Gleaning for the World will distribute another load of disaster relief supplies this weekend to people in the Elon area who were hard hit by April’s tornado. Those who have registered their property damage with the state are eligible to receive the supplies. They will be distributed at Elon Presbyterian Church Saturday from 10:00 am until 4:00 pm.
News release: Gleaning for the World will be distributing a load of disaster relief supplies to the individuals and families in Elon, Virginia, who experienced the devastation that occurred when the tornado hit the area in April 2018. Those who have registered their property damage with the state have been invited to receive these relief items. Gleaning for the world, a member of Amherst Disaster Recovery Group, in partnership with Elon Presbyterian Church will once again distribute supplies that were collected for the residents of Elon who were effected by April’s F3 tornado. The distribution will be held in the parking lot of the church, located at 2290 Cedar Gate Road in Madison Heights, from 10am until 4pm on Saturday, September 8.
“We made a promise that Gleaning would be here to help the local tornado victims in the weeks and months after the devastation occurred. This distribution is part of our ongoing care for the families and individuals in Elon effected by April’s tornado,” said Jeane Smiley-Mason, President of Gleaning For The World.
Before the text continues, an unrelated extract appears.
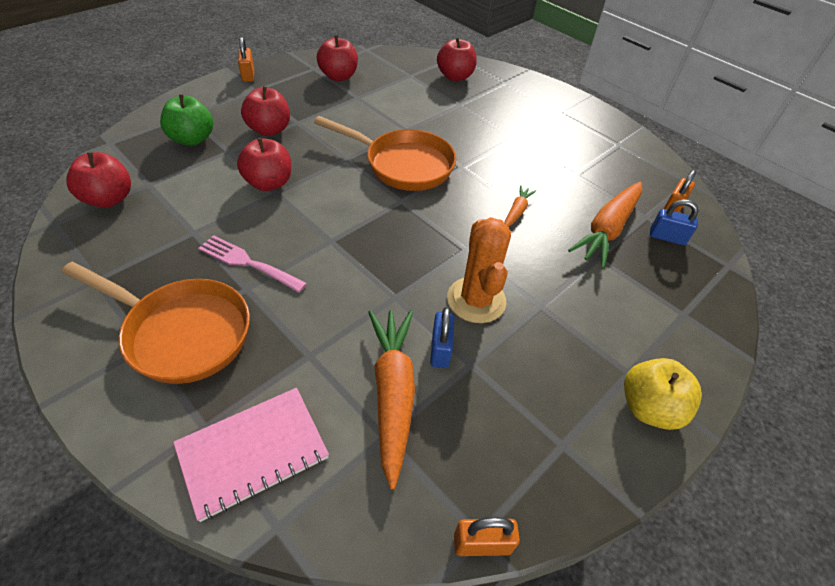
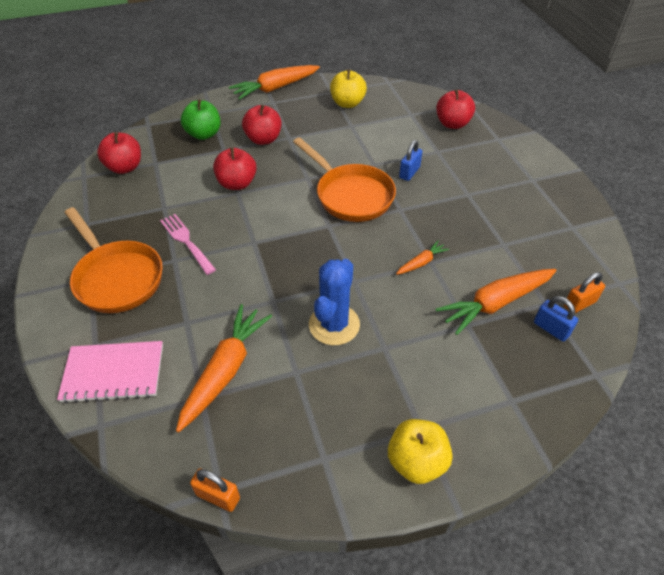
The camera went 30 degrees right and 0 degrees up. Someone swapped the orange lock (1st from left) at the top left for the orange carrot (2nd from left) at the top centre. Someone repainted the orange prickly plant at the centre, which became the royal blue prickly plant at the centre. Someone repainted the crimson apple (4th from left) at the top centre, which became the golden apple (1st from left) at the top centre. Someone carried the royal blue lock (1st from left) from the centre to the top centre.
The local community gave a generous response during the disaster relief collection for these victims at Sam’s Club on Wards Road in April. Immediately after the tornado struck, Gleaning distributed supplies to area residents. The items which will be distributed this Saturday are additional supplies that were collected and have been held until most of the homes were once again habitable.
According to Barry Tucker, the Pastor of Elon Presbyterian Church, the majority of the buildings that had been damaged now have roofs, and families are beginning to reestablish their homes.
“We’re looking forward with a good bit of optimism and anticipation toward normalcy,” Tucker said. “We’ve come a ways, and we still have a ways to go.”